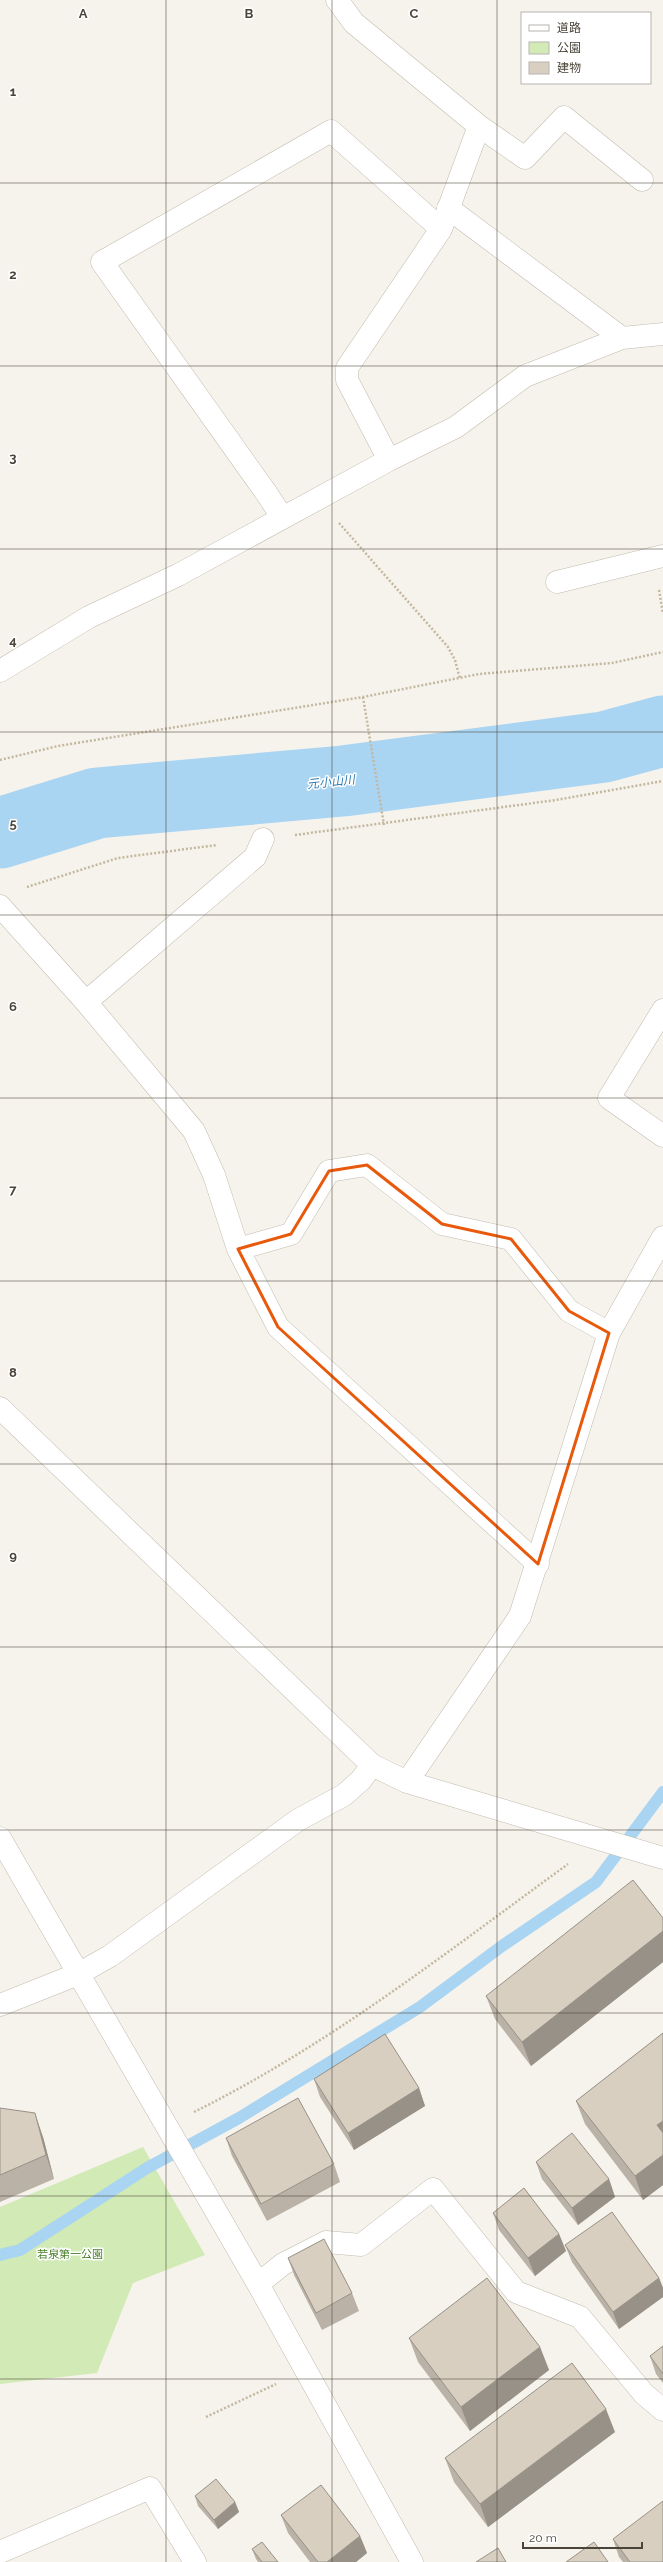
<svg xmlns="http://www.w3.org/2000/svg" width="663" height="2562" font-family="Raleway,'Noto Sans JP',sans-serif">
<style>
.green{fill:#d2eab5}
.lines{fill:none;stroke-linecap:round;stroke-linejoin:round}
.stream{stroke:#a9d4f2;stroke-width:12}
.river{stroke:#a9d4f2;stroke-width:71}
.minor-casing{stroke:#c2bbae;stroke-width:23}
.path{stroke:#c4b79f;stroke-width:2.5;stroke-dasharray:2 2;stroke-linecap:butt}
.minor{stroke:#fff;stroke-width:22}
.wall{fill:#bab2a6}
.shaded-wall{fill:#979187}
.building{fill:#d8cfc1;stroke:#979187}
.marked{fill:none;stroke:#e8590c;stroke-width:3;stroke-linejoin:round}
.grid{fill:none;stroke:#4b4439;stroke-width:1;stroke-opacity:0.55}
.labels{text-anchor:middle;stroke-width:3;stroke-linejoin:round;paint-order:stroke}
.park-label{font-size:11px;fill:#4a7f2a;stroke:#fff}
.water-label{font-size:12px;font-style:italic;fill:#2e7ab2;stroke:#fff}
.grid-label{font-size:13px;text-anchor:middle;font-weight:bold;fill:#4b4439;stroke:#fff;stroke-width:3;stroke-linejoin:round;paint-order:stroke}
</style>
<rect width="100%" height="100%" fill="#f6f3ec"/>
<path class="green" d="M143 2147 205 2255 133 2283 97 2373 0 2384V2207Z"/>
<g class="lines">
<path class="stream" d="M0 2255 20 2250 147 2168 239 2118 420 2007 502 1946 596 1882 663 1792"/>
<path class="river" d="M0 833 97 803 343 781 604 747 663 731"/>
<g class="minor-casing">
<path id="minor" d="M337 0 354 23 479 126 441 229
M479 126 525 158 564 117 642 180
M448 208 622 338
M282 517 267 494 102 262 331 131 441 229 347 368V380L389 460
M557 582 663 556
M0 671 89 617 178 575 389 460 456 427 525 376 622 338 663 334
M0 906 86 1002 194 1131 214 1175 238 1249 278 1327 538 1564
M86 1002 255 857 263 839
M663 1010 609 1098 663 1136
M238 1249 291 1234 329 1171 367 1165 442 1224 511 1239 569 1311 609 1333
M0 1408 372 1765 407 1782 663 1858
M407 1782 520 1616 609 1333 663 1237
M0 1838 258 2284 412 2562
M0 2005 78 1974 110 1956 298 1820 344 1795 361 1780 372 1765
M258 2284 283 2264 326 2242 361 2245 433 2189 516 2292 580 2317 644 2394 663 2410
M0 2552 150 2488 195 2562"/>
</g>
<path class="path" d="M339 523 448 647 455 660 460 679
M659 590 663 614
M363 697 384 825
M0 760 58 746 363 697 479 674 612 663 663 652
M295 835 556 800 663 781
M27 887 118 858 217 845
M194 2112C329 2045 447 1952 568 1864
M206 2417 276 2384"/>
<use href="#minor" class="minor"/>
</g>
<path class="wall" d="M663 1918V1962L531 2066 495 2019 486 1996Z
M663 2033V2185L643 2200 585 2124 576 2101Z
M314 2079 419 2088 425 2106 354 2150 320 2097Z
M0 2108 43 2137 54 2179 0 2202Z
M226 2138 334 2164 340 2182 267 2221 232 2156Z
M536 2162 609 2179 615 2197 578 2225 542 2179Z
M493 2213 559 2234 566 2251 535 2276 499 2230Z
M565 2245 659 2278 663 2288V2297L619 2329 572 2262Z
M288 2258 352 2293 359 2311 322 2330 294 2275Z
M409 2338 540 2347 549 2370 470 2431 418 2362Z
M663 2346V2383L656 2374 650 2356Z
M615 2432 488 2527 454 2482 445 2458Z
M195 2496 235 2502 239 2512 218 2529 198 2506Z
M281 2515 360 2536 367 2553 356 2562H310L288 2533Z
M613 2539 663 2562H623L619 2557Z
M252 2549 278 2562H258L256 2559Z"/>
<path class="shaded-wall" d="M663 1931V1962L531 2066 522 2042Z
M419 2088 425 2106 354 2150 348 2133Z
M35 2113 43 2137 54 2179 46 2155Z
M663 2121V2141L657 2125Z
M663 2155V2185L643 2200 635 2176Z
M609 2179 615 2197 578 2225 572 2208Z
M559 2234 566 2251 535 2276 528 2258Z
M659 2278 663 2288V2297L619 2329 613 2312Z
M540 2347 549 2370 470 2431 461 2407Z
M606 2409 615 2432 488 2527 480 2504Z
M235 2502 239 2512 218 2529 214 2520Z
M360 2536 367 2553 356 2562H327Z"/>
<path class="building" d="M633 1880 663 1918V1931L522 2042 486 1996Z
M663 2033V2121L657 2125 663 2133V2155L635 2176 576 2101Z
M385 2034 419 2088 348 2133 314 2079Z
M298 2098 334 2164 261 2204 226 2138Z
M0 2108 35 2113 46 2155 0 2175Z
M572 2133 609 2179 572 2208 536 2162Z
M524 2188 559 2234 528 2258 493 2213Z
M612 2212 659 2278 613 2312 565 2245Z
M324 2239 352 2293 316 2313 288 2258Z
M487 2278 540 2347 461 2407 409 2338Z
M663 2346V2374L650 2356Z
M572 2363 606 2409 480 2504 445 2458Z
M216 2479 235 2502 214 2520 195 2496Z
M321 2485 360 2536 327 2562H318L281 2515Z
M663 2501V2562H630L613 2539Z
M262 2542 278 2562H262L252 2549Z
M594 2542 608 2562H566Z
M498 2548 506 2562H476Z"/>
<path class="marked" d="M367 1165 442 1224 511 1239 569 1311 609 1333 538 1564 278 1327 238 1249 291 1234 329 1171Z"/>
<path class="grid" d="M166 0V2562M332 0V2562M497 0V2562M0 183H663M0 366H663M0 549H663M0 732H663M0 915H663M0 1098H663M0 1281H663M0 1464H663M0 1647H663M0 1830H663M0 2013H663M0 2196H663M0 2379H663"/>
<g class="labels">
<g class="park-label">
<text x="70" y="2258">若泉第一公園</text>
</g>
<g class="water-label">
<text transform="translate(331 782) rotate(-6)" y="4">元小山川</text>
</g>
</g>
<g class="grid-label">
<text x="83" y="18">A</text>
<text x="249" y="18">B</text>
<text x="414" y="18">C</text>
<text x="13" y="96">1</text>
<text x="13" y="279">2</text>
<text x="13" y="462">3</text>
<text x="13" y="645">4</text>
<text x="13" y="828">5</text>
<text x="13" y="1011">6</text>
<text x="13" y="1194">7</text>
<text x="13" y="1377">8</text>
<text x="13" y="1560">9</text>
</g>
<rect x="521" y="12" width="130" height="72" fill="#ffffff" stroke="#b7b4b0"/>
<rect x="529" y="25" width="20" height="6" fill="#ffffff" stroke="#b7b4b0"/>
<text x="557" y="32" font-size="12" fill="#4b4439">道路</text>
<rect x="529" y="42" width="20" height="12" fill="#d2eab5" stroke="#b7b4b0"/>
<text x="557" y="52" font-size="12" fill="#4b4439">公園</text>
<rect x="529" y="62" width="20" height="12" fill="#d8cfc1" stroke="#b7b4b0"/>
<text x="557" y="72" font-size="12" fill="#4b4439">建物</text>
<path d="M523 2542v6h119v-6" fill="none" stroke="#4b4439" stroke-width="2"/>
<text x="529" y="2542" font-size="12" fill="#4b4439" stroke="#ffffff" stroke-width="3" paint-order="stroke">20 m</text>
</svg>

§ **Problem statement**
From the records above, tally every line that contains the string "lines"; the reply consists of that number alone.

§ **Written answer**
2